### About this exercise
In the entries below, return every line from the one containing "Course Calendar" down to the one containing "828.293.5384", both included, copied verbatim.

### Data to examine

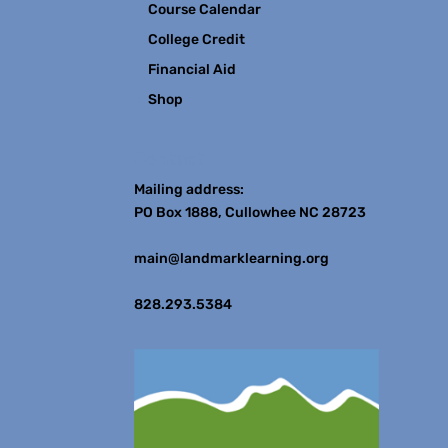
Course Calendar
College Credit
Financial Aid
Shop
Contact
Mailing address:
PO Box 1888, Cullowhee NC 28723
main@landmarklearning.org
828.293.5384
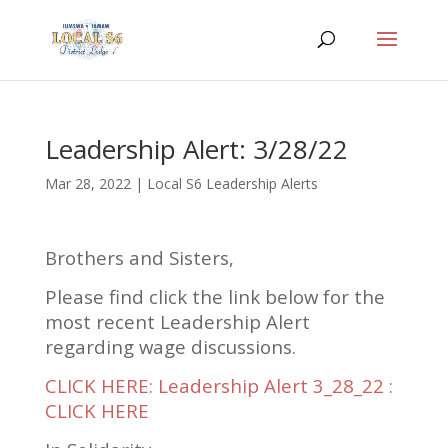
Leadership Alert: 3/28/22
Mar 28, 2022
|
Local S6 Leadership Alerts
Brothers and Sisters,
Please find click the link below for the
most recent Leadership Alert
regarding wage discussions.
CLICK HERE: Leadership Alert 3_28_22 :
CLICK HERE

==

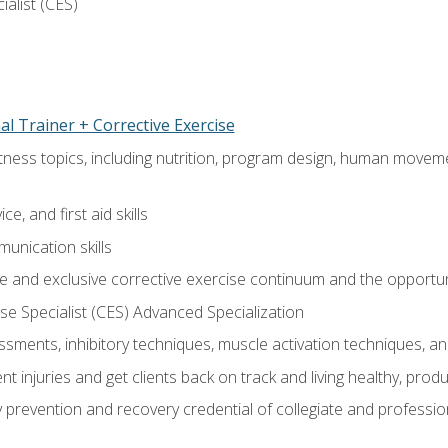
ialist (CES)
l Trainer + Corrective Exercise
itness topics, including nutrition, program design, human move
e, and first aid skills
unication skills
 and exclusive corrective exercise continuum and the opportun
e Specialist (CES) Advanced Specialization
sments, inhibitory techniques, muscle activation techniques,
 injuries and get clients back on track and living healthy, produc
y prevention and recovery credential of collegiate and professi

### Written response
Course Calendar
College Credit
Financial Aid
Shop
Contact
Mailing address:
PO Box 1888, Cullowhee NC 28723
main@landmarklearning.org
828.293.5384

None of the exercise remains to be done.